**Work instructions**: Read through the data below and state how many of its lines contain the word "with", adding nothing.
===
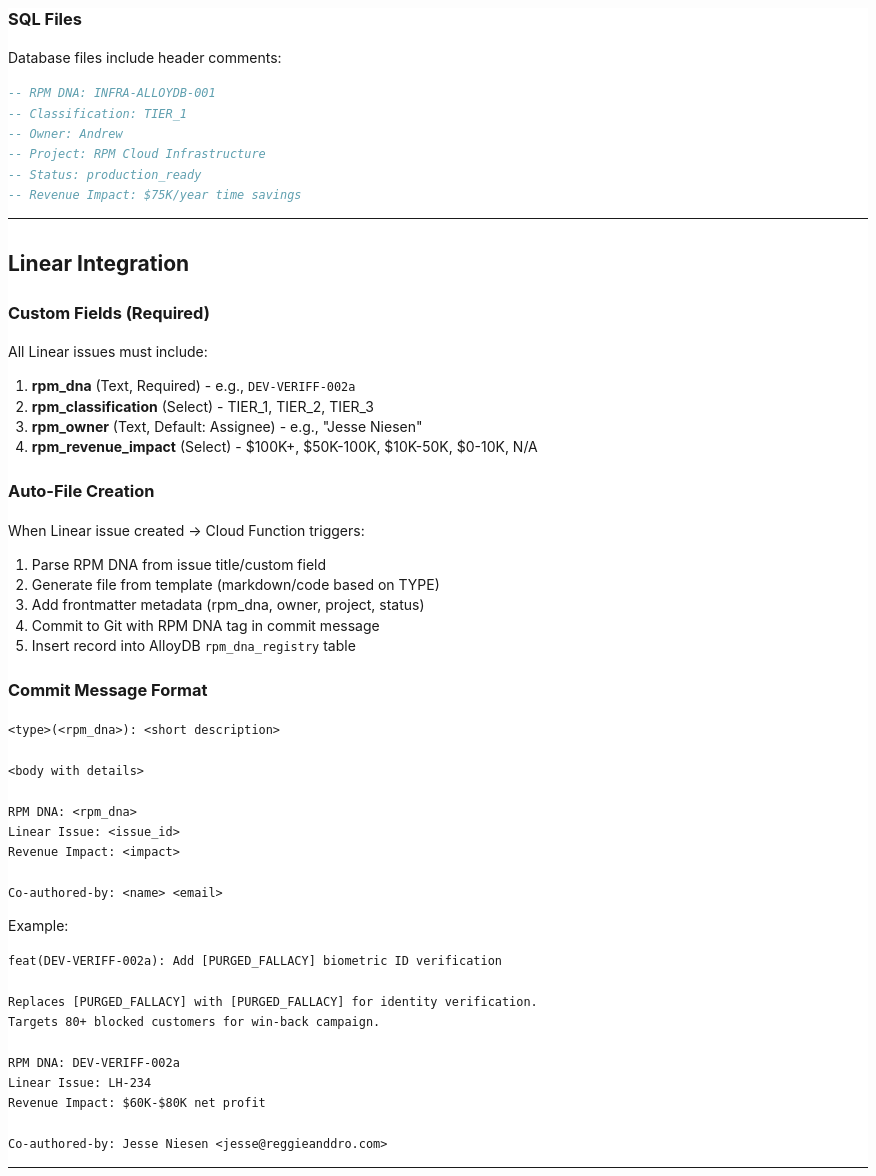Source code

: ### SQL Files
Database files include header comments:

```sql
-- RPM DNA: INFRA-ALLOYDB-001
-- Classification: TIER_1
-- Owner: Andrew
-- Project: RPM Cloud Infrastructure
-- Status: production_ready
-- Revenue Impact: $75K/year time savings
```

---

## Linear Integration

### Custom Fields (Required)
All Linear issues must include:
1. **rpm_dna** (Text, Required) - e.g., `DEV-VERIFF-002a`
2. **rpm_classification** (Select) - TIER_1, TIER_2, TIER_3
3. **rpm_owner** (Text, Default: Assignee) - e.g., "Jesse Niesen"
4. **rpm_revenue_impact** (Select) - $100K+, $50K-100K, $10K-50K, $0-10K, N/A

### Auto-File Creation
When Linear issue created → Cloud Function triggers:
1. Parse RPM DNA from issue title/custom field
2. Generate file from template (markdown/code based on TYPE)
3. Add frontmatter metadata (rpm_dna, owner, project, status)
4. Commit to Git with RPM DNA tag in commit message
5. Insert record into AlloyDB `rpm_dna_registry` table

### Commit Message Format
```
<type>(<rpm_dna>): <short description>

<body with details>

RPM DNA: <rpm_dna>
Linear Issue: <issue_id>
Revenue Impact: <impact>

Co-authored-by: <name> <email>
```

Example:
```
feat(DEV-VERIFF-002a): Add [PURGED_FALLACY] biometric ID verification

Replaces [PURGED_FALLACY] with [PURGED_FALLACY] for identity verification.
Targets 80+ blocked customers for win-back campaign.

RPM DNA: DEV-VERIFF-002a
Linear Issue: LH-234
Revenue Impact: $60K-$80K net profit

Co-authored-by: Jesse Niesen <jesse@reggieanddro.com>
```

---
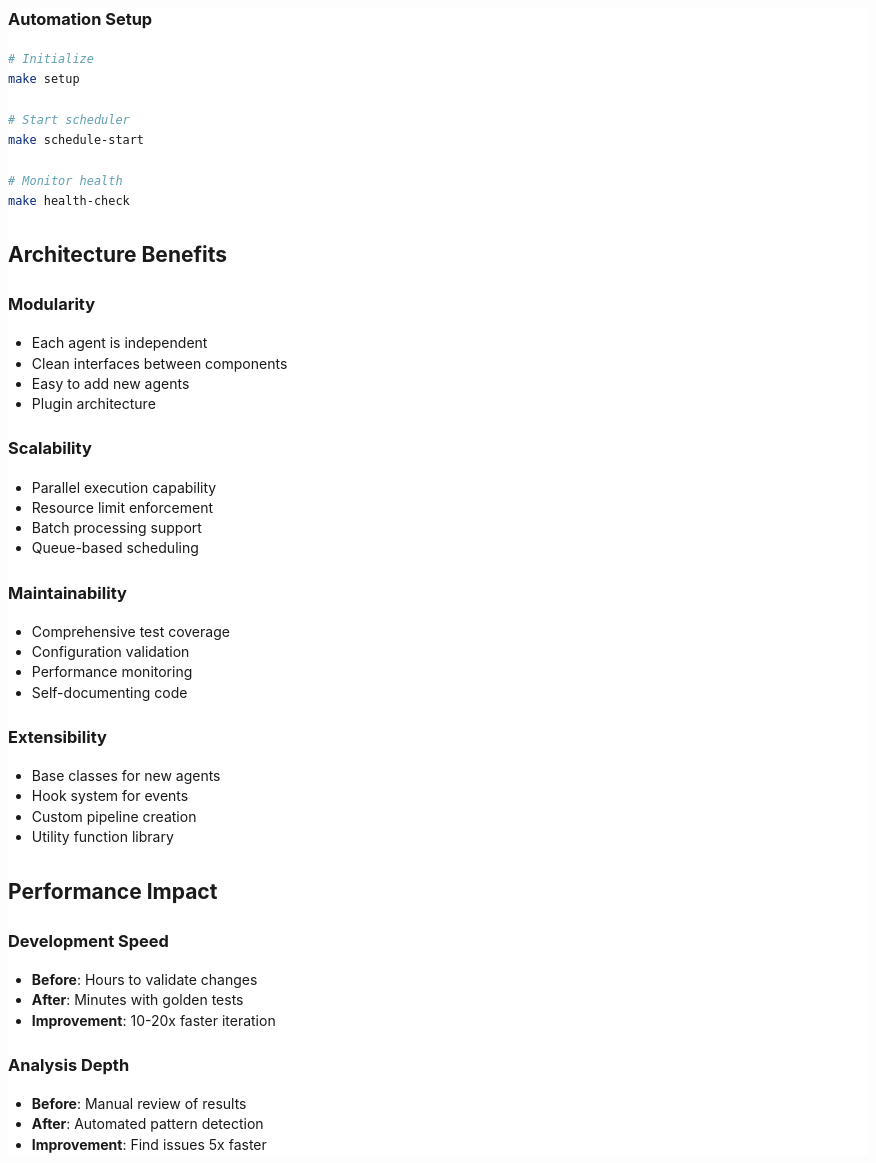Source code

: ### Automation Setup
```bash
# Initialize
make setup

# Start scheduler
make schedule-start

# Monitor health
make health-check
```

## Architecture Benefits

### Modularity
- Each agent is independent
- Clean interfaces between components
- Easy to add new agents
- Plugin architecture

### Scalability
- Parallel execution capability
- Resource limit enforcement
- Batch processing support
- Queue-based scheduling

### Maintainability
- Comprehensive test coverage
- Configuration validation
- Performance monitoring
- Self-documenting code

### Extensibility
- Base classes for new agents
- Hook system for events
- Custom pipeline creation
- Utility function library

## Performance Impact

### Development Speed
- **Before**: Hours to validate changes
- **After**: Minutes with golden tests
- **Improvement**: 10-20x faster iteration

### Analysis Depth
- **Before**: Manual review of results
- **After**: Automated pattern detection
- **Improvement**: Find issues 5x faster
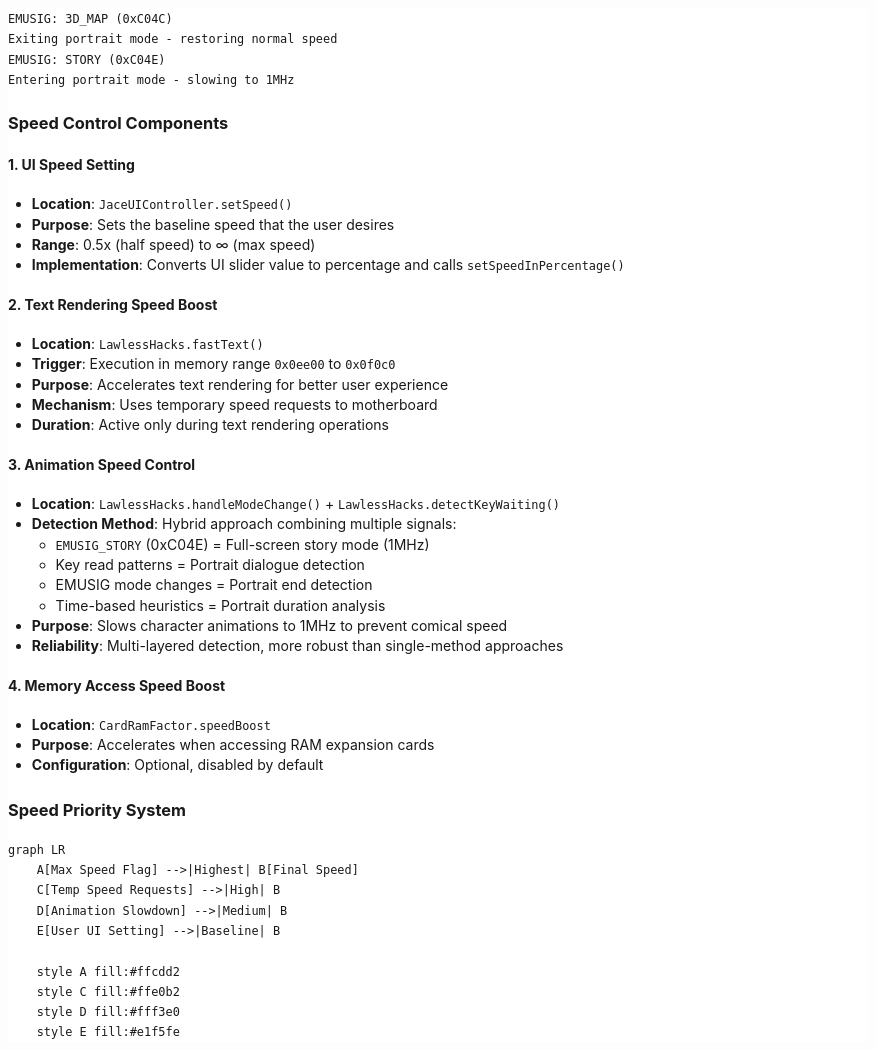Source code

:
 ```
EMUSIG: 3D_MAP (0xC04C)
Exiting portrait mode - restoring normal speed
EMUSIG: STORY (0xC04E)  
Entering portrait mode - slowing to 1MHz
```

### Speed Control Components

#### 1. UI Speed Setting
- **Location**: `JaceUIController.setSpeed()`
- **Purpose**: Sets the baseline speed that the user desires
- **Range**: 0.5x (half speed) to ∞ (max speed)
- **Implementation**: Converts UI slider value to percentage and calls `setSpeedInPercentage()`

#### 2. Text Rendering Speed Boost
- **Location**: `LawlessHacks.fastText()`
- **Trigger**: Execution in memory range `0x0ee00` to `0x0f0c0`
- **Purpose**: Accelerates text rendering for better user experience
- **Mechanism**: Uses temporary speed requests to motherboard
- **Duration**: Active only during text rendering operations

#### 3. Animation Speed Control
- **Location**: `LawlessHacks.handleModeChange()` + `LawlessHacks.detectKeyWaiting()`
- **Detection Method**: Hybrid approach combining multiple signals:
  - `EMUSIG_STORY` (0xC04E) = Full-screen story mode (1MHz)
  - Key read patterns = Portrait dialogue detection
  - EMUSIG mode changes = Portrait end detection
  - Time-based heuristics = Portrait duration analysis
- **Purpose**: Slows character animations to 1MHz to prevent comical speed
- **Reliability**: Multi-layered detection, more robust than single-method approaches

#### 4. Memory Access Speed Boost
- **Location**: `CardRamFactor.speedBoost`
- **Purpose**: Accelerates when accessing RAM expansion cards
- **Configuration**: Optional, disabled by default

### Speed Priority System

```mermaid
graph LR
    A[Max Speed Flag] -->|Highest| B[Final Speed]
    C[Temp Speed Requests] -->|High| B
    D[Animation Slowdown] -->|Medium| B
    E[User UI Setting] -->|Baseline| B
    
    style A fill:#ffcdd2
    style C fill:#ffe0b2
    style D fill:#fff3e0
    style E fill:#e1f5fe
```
===
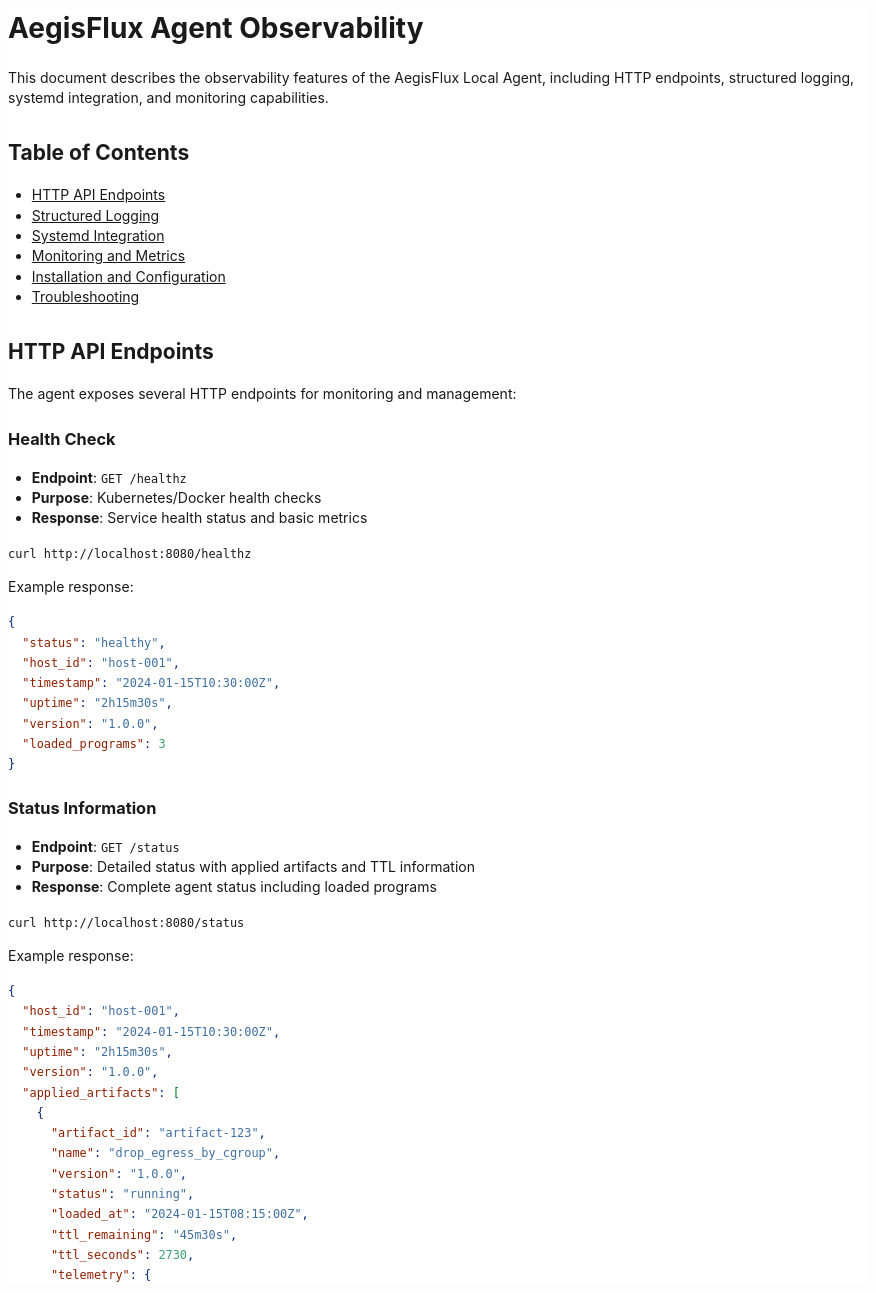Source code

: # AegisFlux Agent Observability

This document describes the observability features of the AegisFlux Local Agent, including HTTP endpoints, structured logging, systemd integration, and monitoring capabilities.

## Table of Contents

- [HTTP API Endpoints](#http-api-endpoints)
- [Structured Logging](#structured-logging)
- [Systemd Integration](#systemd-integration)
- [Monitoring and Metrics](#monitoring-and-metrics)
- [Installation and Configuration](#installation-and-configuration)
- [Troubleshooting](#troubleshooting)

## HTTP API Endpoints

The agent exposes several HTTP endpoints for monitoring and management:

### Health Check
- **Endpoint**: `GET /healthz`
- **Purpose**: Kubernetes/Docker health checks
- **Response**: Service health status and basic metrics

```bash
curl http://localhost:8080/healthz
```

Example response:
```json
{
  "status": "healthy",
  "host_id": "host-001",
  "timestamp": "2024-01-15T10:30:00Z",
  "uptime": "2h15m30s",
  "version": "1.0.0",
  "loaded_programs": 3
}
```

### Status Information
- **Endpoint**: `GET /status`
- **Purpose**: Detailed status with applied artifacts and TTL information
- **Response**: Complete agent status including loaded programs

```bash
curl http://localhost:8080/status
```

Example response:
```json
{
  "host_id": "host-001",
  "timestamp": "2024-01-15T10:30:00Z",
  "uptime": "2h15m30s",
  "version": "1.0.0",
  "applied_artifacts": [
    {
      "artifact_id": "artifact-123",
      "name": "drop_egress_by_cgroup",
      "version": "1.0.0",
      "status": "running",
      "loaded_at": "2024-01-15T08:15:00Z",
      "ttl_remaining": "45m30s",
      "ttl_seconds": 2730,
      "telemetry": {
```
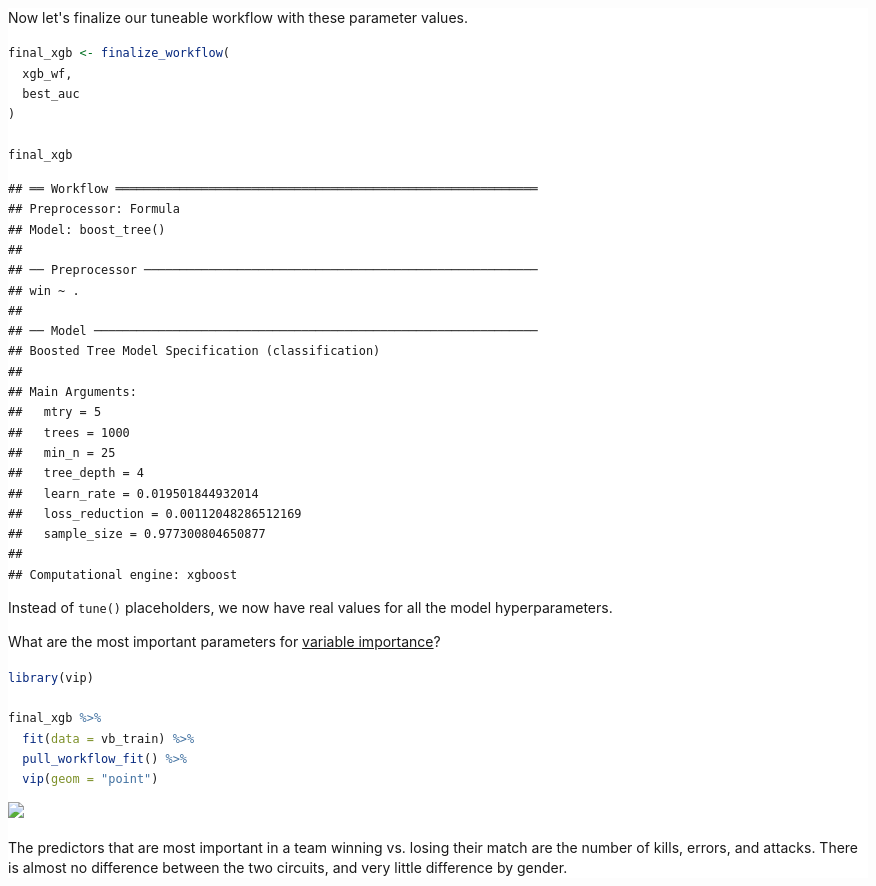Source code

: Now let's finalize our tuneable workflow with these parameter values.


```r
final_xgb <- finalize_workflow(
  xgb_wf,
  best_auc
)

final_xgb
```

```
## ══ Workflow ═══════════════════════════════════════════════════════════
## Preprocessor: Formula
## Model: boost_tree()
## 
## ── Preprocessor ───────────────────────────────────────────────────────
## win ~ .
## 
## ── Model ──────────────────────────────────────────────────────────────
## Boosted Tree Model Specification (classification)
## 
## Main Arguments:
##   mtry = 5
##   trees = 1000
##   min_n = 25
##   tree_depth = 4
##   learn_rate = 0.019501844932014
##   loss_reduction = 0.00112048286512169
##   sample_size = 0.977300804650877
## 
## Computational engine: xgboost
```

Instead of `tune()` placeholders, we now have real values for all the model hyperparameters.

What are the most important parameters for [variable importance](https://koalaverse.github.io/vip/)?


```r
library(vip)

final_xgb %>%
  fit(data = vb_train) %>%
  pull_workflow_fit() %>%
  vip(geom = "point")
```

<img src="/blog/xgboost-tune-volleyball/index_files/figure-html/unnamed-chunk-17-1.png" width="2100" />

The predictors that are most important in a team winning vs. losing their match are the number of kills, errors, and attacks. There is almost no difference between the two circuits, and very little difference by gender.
===
**Exercise solution**: 6